Durant que s’activait ainsi messire de Boisjoly, le château de Coucy semblait s’éveiller de sommeil. Des appels de cor y retentissaient à tout instant, annonçant que sortait ou rentrait Enguerrand de Coucy escorté de ses enfants, de l’envoyé anglais et fort souvent de dame Jacqueline, rieuse et coquette à loisir. Au retour des promenades, des divertissements, des jeux de hasard ou d’adresse, quilles et palets, occupaient les heures précédant les très longs soupers.

Repris d’une rage de chasse, aux abois de sa meute, à travers plaines et vallons, bondissait Harold de Coucy. Le laboureur arrêtait son sillon pour les écouter s’approcher, songeant qu’ils ravageaient le blé qui levait au champ du voisin et que ce soir ou demain le sien y passerait.
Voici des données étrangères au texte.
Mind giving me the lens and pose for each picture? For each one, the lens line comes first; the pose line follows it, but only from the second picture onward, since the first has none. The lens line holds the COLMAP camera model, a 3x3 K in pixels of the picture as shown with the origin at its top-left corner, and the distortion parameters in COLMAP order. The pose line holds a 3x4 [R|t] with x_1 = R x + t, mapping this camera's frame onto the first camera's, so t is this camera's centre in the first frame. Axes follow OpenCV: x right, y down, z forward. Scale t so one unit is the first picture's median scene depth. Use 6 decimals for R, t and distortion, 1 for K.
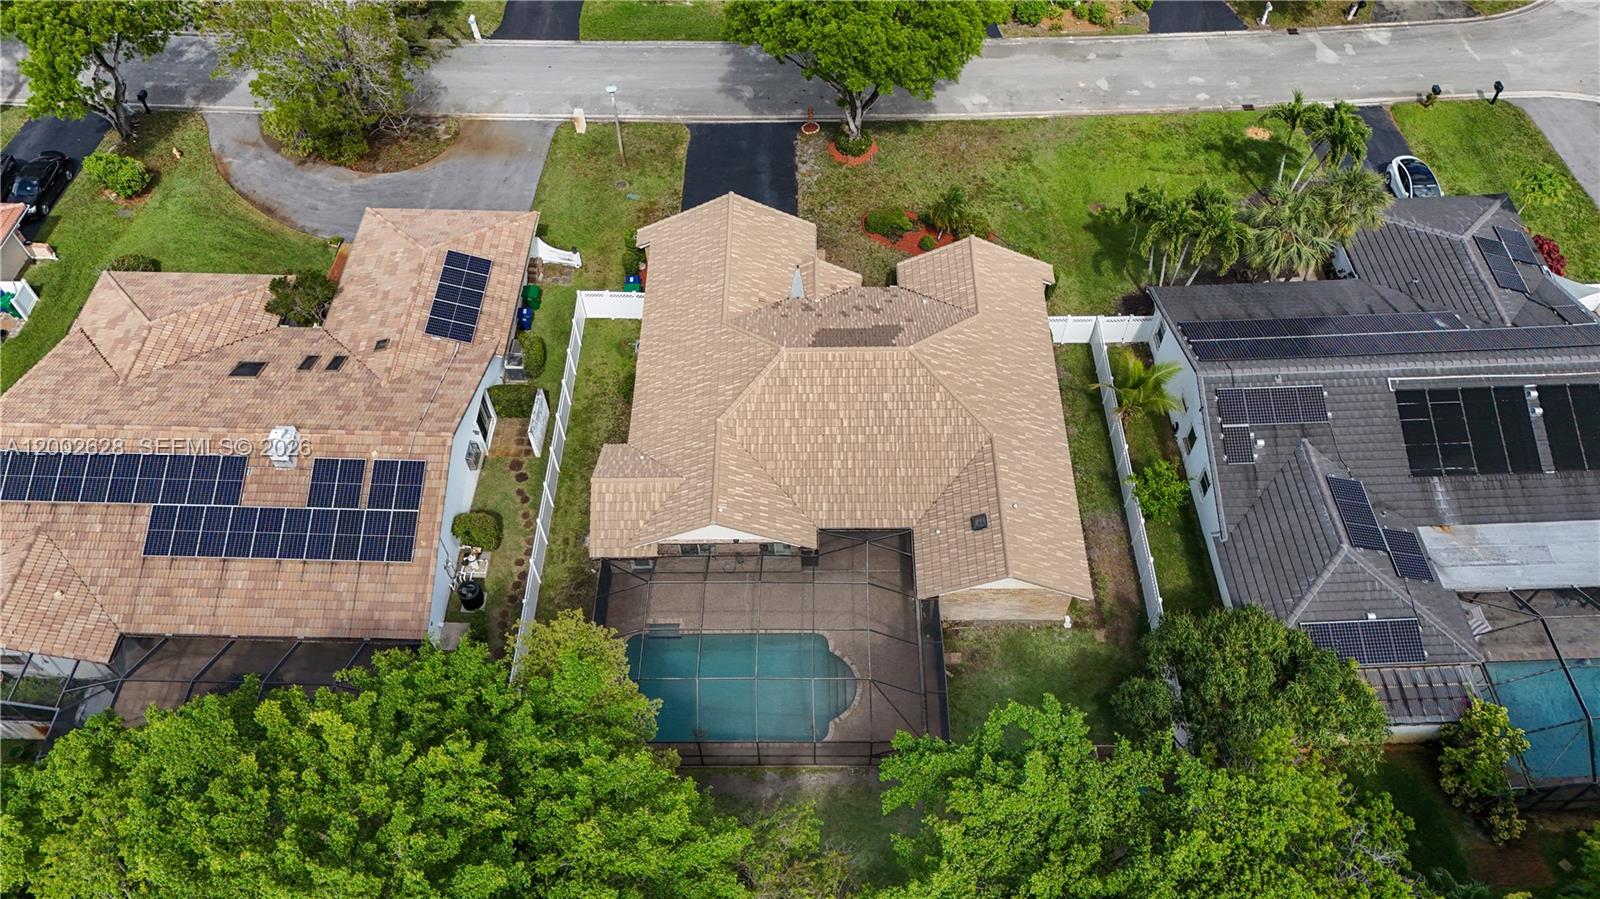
lens RADIAL K [[1175.5, 0, 806.5], [0, 1175.5, 446.4], [0, 0, 1]] dist [0.099062, -0.089779]
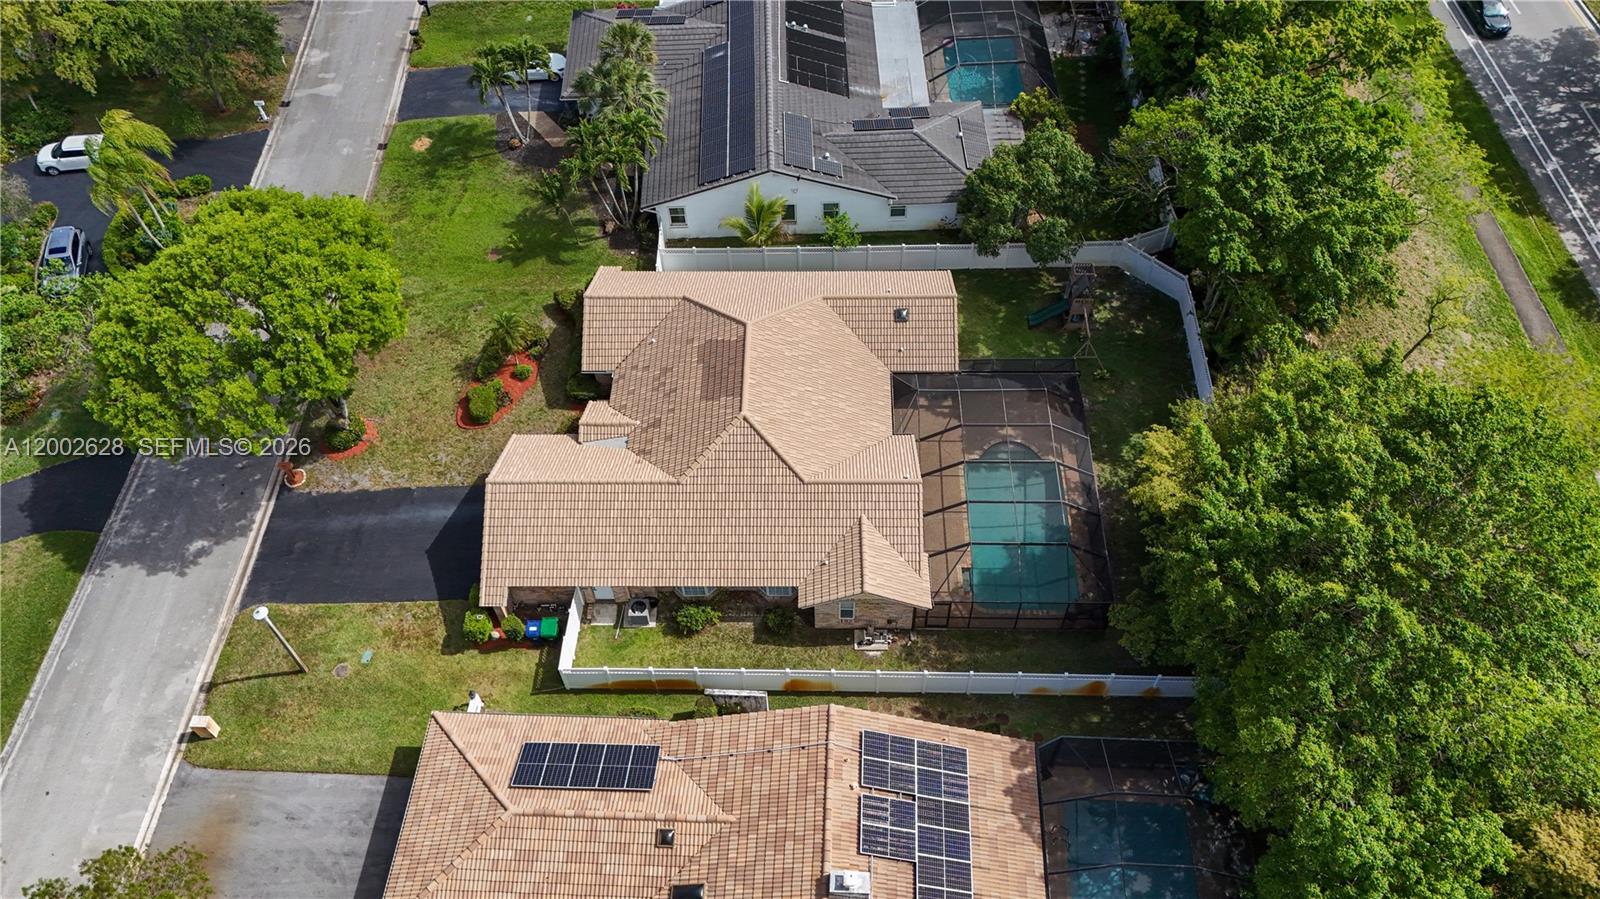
lens RADIAL K [[1175.5, 0, 806.5], [0, 1175.5, 446.4], [0, 0, 1]] dist [0.099062, -0.089779]
pose [[0.017212, -0.798074, 0.602314, -0.685224], [0.819627, 0.356273, 0.448645, -0.506381], [-0.572639, 0.485950, 0.660255, 0.300726]]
Et point n’y manquait.

Ceci jusqu’au matin de grand deuil où, rassemblés comme bétail, les paysans virent mettre à l’encan tout ce que messire de Boisjoly avait pu rafler de grains, de meubles, d’outils, de bêtes, de semences dans les masures fouillées, retournées, presque éventrées. L’Agnelet vit partir, bêlante, sa chèvre noire qui lui fendait le cœur à se tourner vers lui. Georget qui venait de se relever, encore frissonnant de malaise, assista les larmes aux yeux au rapt des images de bois taillé qu’avec des sarcasmes fit emporter l’intendant, devant Guillaume abattu et Guillemette éplorée. Pour lui, sous son sayon, contre sa peau, il voulut sauver Sainte-Cécile que lui avait donnée frère Loys, mais il s’y prit trop tard et, livide, empli de désespoir et de colère, il se vit arracher l’image que messire de Boisjoly lacéra en ricanant.

De logis en logis, s’étendaient les gémissements et les supplications, et de village en village. Car il n’y eut point que Coucy à pâtir. De tous les hameaux environnants, dépendant du fief, de Saint-Paul-aux-Bois et de Quincy-Basse, de Guny, de Pont-Saint-Mard, de Jumencourt, de Leuilly et de Lendricourt vinrent à bât d’âne ou à pied les ahaniers requis, tous apportant dîme d’argent ou de nature, pour que pût être parfaite la somme que, dans quelques jours, devait emporter l’envoyé de Londres.

La nuit n’endormit pas la douleur des Jacques dépouillés.

Ce soir-là, afin de fêter le départ proche de l’Anglais, fut donné au château de Coucy un dîner d’une somptuosité inouïe. Tandis que le long des tapisseries, des valets portant des torches éclairaient les convives, vêtus de brocart, de velours, de damas et couverts de bijoux, l’écuyer tranchant fit défiler les mets sur l’immense table où brillait la lourde vaisselle d’or.

On servit un paon paré de ses plumes et flanqué de pigeons et de cailles, des lapins rôtis dans l’attitude de bêtes poursuivies, deux cochons de lait farcis, des pâtés de canards, de perdrix couronnés de chapelets d’alouettes, un saumon nageant dans une sauce d’épices et d’herbes, des lamproies au vinaigre aromatisé, de la salade au safran, des pâtisseries aux amandes et au miel, des vins du Poitou, de la Bourgogne et du Bordelais, voisinant avec ceux de Laon.

Et chose encore rare, trois flacons d’eau-de-vie anisée au sucre de canne.